JOB:
Reproduce the listing below, substituting "image" for every occurrence of "photograph" and leaving all other text unchanged. Omit the pictures from your answer.

==== MATERIAL FOR THIS TASK ====

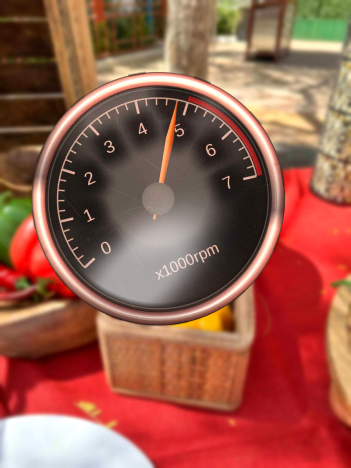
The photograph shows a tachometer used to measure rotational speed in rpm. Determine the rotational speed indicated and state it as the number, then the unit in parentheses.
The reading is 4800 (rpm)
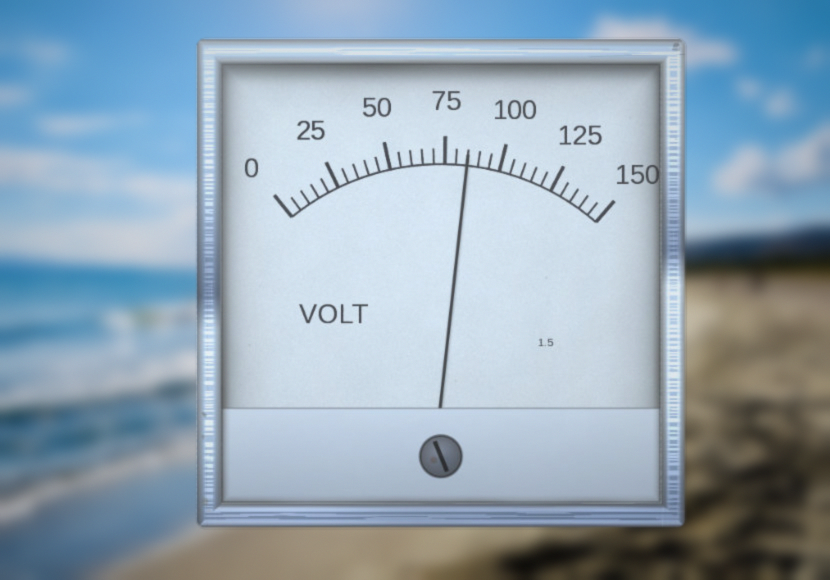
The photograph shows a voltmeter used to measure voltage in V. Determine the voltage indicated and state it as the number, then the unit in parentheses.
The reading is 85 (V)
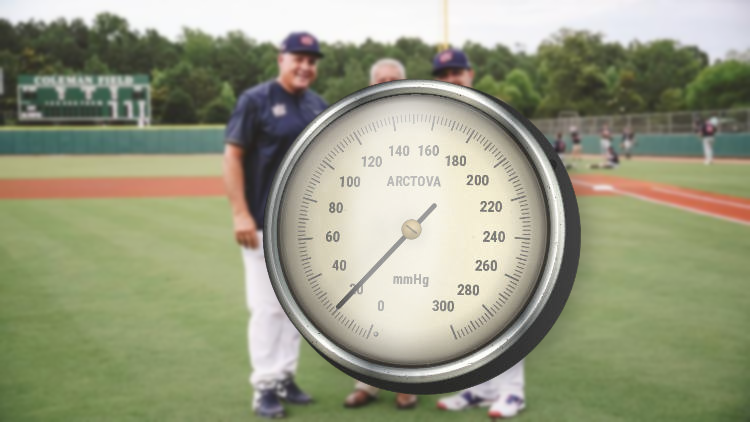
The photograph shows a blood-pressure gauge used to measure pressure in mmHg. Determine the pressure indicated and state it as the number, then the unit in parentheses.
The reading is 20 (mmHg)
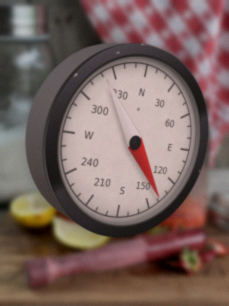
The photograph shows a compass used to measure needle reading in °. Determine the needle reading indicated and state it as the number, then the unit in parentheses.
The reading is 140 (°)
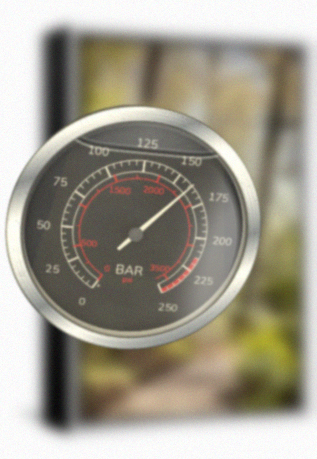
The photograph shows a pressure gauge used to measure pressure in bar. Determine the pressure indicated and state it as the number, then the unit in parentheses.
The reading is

====

OUTPUT:
The image shows a tachometer used to measure rotational speed in rpm. Determine the rotational speed indicated and state it as the number, then the unit in parentheses.
The reading is 4800 (rpm)
The image shows a voltmeter used to measure voltage in V. Determine the voltage indicated and state it as the number, then the unit in parentheses.
The reading is 85 (V)
The image shows a blood-pressure gauge used to measure pressure in mmHg. Determine the pressure indicated and state it as the number, then the unit in parentheses.
The reading is 20 (mmHg)
The image shows a compass used to measure needle reading in °. Determine the needle reading indicated and state it as the number, then the unit in parentheses.
The reading is 140 (°)
The image shows a pressure gauge used to measure pressure in bar. Determine the pressure indicated and state it as the number, then the unit in parentheses.
The reading is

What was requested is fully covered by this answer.